The Singapore High Court has found former WBL Corporation chief financial officer Kevin Chee Fai Lew guilty of insider trading under the city's Securities and Futures Act (SFA), the first such ruling under the law and a signal of tighter oversight of the region's corporate finance executives.
Lew, who was employed as both CFO and chief risk officer at WBL from 1998 to 2007, was convicted under the SFA's civil penalty regime of selling 90,000 shares in the company after becoming aware that it would report a third-quarter loss. He is now awaiting the court's sentence, which could include fines and court costs of up to three times Lew's profit from the trade under guidelines that went into force in 2004.
"Insider trading unfairly tilts the playing field against other market participants and undermines investor confidence in the integrity of our capital markets," said Leo Mun Wai, assistant managing director of the Monetary Authority of Singapore's (MAS) capital markets group, in a statement. "As this case demonstrates, MAS will use every effort and resource to enforce our insider trading laws."
Drew and Napier, a local law firm in Singapore, said in a legal update that the ruling provided "much needed" guidance on how the civil penalty regime under the SFA would be implemented.

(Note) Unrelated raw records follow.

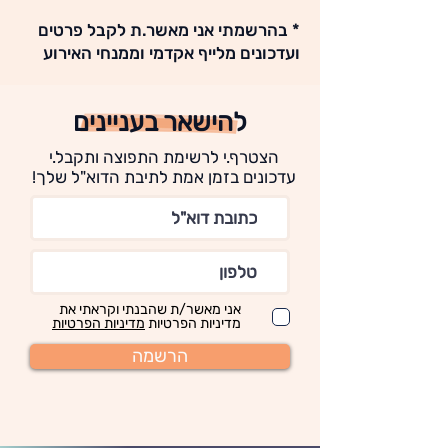
* בהרשמתי אני מאשר.ת לקבל פרטים
ועדכונים מלייף אקדמי וממנחי האירוע
להישאר בעניינים
הצטרף.י לרשימת התפוצה ותקבל.י
עדכונים בזמן אמת לתיבת הדוא"ל שלך!
אני מאשר/ת שהבנתי וקראתי את
מדיניות הפרטיות
מדיניות הפרטיות
הרשמה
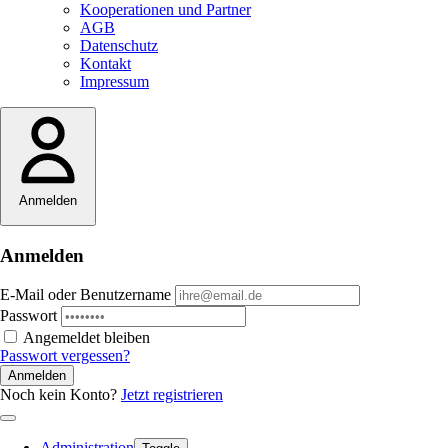
Kooperationen und Partner
AGB
Datenschutz
Kontakt
Impressum
Anmelden
Anmelden
E-Mail oder Benutzername
Passwort
Angemeldet bleiben
Passwort vergessen?
Anmelden
Noch kein Konto?
Jetzt registrieren
Administration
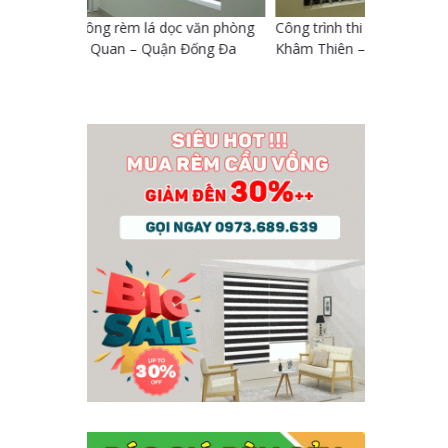
 văn phòng
Công trình thi công rnhà chị Thuận phường
Công trình
Đống Đa
Khâm Thiên – Quận Đống Đa
phòng dạng
Đống Đa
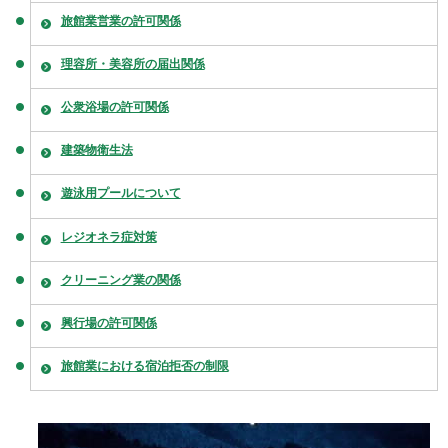
旅館業営業の許可関係
理容所・美容所の届出関係
公衆浴場の許可関係
建築物衛生法
遊泳用プールについて
レジオネラ症対策
クリーニング業の関係
興行場の許可関係
旅館業における宿泊拒否の制限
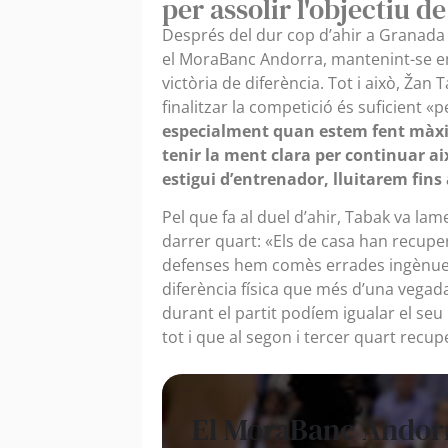
per assolir l'objectiu d
Després del dur cop d’ahir a Granada 
el MoraBanc Andorra, mantenint-se en
victòria de diferència. Tot i això, Žan
finalitzar la competició és suficient «pe
especialment quan estem fent màxi
tenir la ment clara per continuar aix
estigui d’entrenador, lluitarem fin
Pel que fa al duel d’ahir, Tabak va lam
darrer quart: «Els de casa han recuper
defenses hem comès errades ingènues i
diferència física que més d’una vega
durant el partit podíem igualar el seu 
tot i que al segon i tercer quart recup
El MoraBanc Andorra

The ruling is seen by many as a sign that Asia's regulators are tightening their oversight of markets and finance executives around the region. "It is indicative of the new environment that we're entering into, one that is going to be more highly regulated," said Chris Leahy, managing director of Greater China and Southeast Asia at Kroll, on what the ruling means for CFOs and treasurers. "It's a reaction to market excesses."
Leahy said that Singapore and Hong Kong are "stand-outs" in their efforts to get tough on illegal acts in the financial markets but that other regulators were also trying, specifically naming Malaysia. He added that regulatory regimes in other jurisdictions, such as Indonesia and the Philippines, were evolving and while they have indicated a desire to step up enforcement activities, they had "bigger fish to fry" at the moment.
Last year, a Hong Kong district court found Du Jun, a former managing director and investment banker in Morgan Stanley's fixed-income group, guilty of insider trading in a case investigated by the city's Securities and Futures Commission.
Leahy recommended CFOs and treasurers in Asia be more careful and more aware of local regulations. And, if something suspicious comes to their attention, to investigate and address it quickly or face harsher penalties from regulators.
One concern on many people's minds is too much regulation. Financial reform proposals in Europe, the UK and US include higher levels of compliance for both banks and anyone who deals with them, including CFOs and corporate treasurers. Selwyn Blair-Ford, a senior domain expert for risk and regulatory compliance at vendor FRSGlobal, said proposed legislation would reduce the amount of available funding in the market, especially for corporates, in an interview earlier this year.
"The key with too much regulation is will people become so tied up in red tape and regulatory disclosure that it will stymie free markets and the ability of companies to operate," said Leahy.
Despite the potential downside, the fact that regulatory enforcement in Asia has increased is a good sign. A sign of mature markets in Hong Kong and Singapore and a local example the rest of the region can look up to.